__Requirement__. Write out, word for word, everything in the post on bribing students to study from "Tuesday, November 14, 2006" down to "or electronic play.".

__Source passage__.
----
Tuesday, November 14, 2006

The resident parenting expert on the Today Show, Dr. Ruth Peters, suggests that bribery is the most effective way to motivate your academically unmotivated student. Says Dr. Peters, "If your child is not internally motivated to complete homework and to study for tests, don't fret--that's normal . . . What to do? Well, I suggest bribing them to complete their responsibilities." Dr. Peters lists four types of acceptable bribes: money, special privileges, clothing, and outside or electronic play.

See below for a full account about why this advice is morally offensive. Once again, we witness a parenting "expert" reducing a child to a means rather than an end and once again we witness the modern parenting advice industry treating the parent-child interaction as a transaction rather than a relationship.

If you have taken the time to develop a full and deep and loving relationship with your child, you will be able to wrestle with the problem of lack of scholastic motivation in a more sophisticated way. You will already have achieved an emotional foothold from which to explore the best way to help him. Lack of motivation may be a sign of a learning difference or disability, social issues at school, poor teaching, anxiety, a lackluster curriculum, or, yes, sheer laziness. Don't start with a reward system as Dr. Peters suggests. Start with your child. Talk to him. Study your gut too. You are connected to him in the most mystical and profound of ways. Talk with his teachers, his coaches, his pediatrician and other adults in his life. Get as much information as you can, develop a hypothesis, get more information from a specialist as needed, and develop a remediation plan. Sometimes, it is best to let your child fail for a little while and stew in the consequences of his own making, as long as you monitor the situation and keep him safe and intervene immediately when needed.

In other words, there are no simple answers to this question, so you must begin by authentically relating to your child rather than sweeping the problem off the table with simple-minded techniques. If you blindly follow Dr. Peters and other parenting advice specialists, you will miss so much about your child, some of which will be critical for his future.
----
__Data extract__.

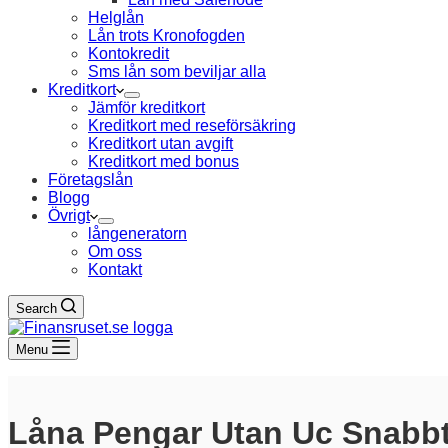
Helglån
Lån trots Kronofogden
Kontokredit
Sms lån som beviljar alla
Kreditkort
Jämför kreditkort
Kreditkort med reseförsäkring
Kreditkort utan avgift
Kreditkort med bonus
Företagslån
Blogg
Övrigt
långeneratorn
Om oss
Kontakt
Search
Menu
Låna Pengar Utan Uc Snabb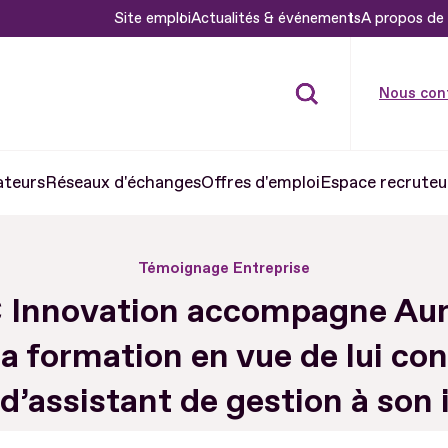
Site emploi
Actualités & événements
A propos de 
Nous con
ateurs
Réseaux d'échanges
Offres d'emploi
Espace recruteu
Témoignage Entreprise
Innovation accompagne Aur
a formation en vue de lui con
d’assistant de gestion à son 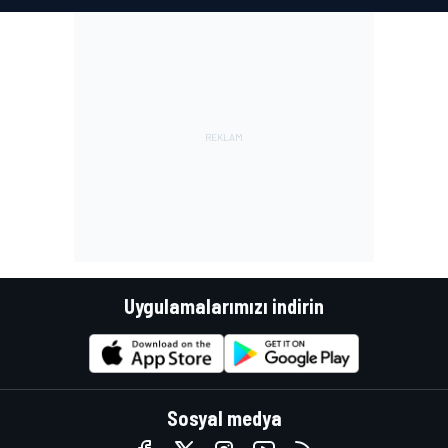
Uygulamalarımızı indirin
Sosyal medya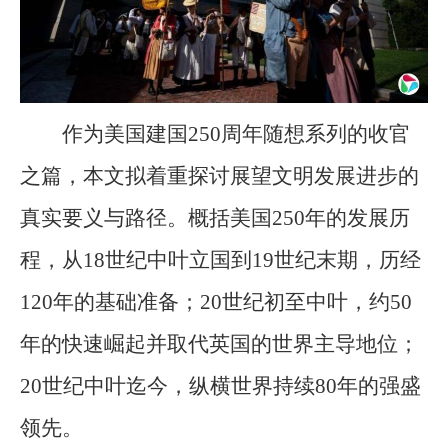
作为美国建国250周年随想系列的收官
之篇，本文拟着重探讨展望文明发展进步的
真实要义与路径。概括美国250年的发展历
程，从18世纪中叶立国到19世纪末期，历经
120年的基础准备；20世纪初至中叶，约50
年的快速崛起并取代英国的世界主导地位；
20世纪中叶迄今，纵横世界持续80年的强盛
领先。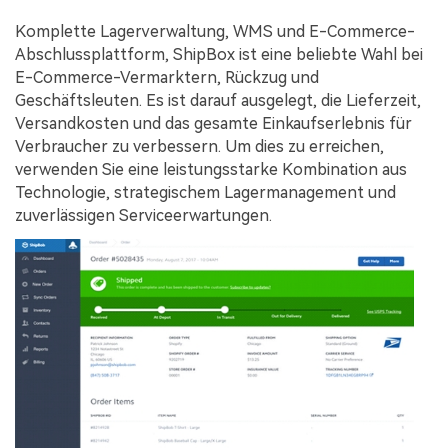
Komplette Lagerverwaltung, WMS und E-Commerce-
Abschlussplattform, ShipBox ist eine beliebte Wahl bei
E-Commerce-Vermarktern, Rückzug und
Geschäftsleuten. Es ist darauf ausgelegt, die Lieferzeit,
Versandkosten und das gesamte Einkaufserlebnis für
Verbraucher zu verbessern. Um dies zu erreichen,
verwenden Sie eine leistungsstarke Kombination aus
Technologie, strategischem Lagermanagement und
zuverlässigen Serviceerwartungen.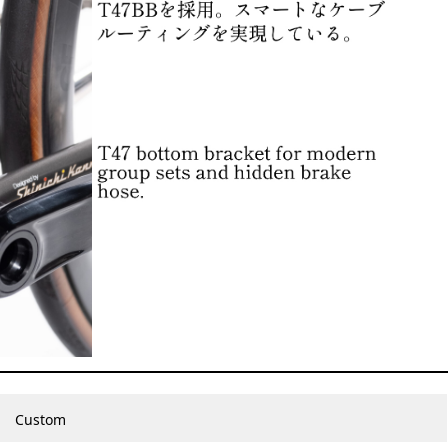
Custom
----
__Output of the exercise__.
Tuesday, November 14, 2006

The resident parenting expert on the Today Show, Dr. Ruth Peters, suggests that bribery is the most effective way to motivate your academically unmotivated student. Says Dr. Peters, "If your child is not internally motivated to complete homework and to study for tests, don't fret--that's normal . . . What to do? Well, I suggest bribing them to complete their responsibilities." Dr. Peters lists four types of acceptable bribes: money, special privileges, clothing, and outside or electronic play.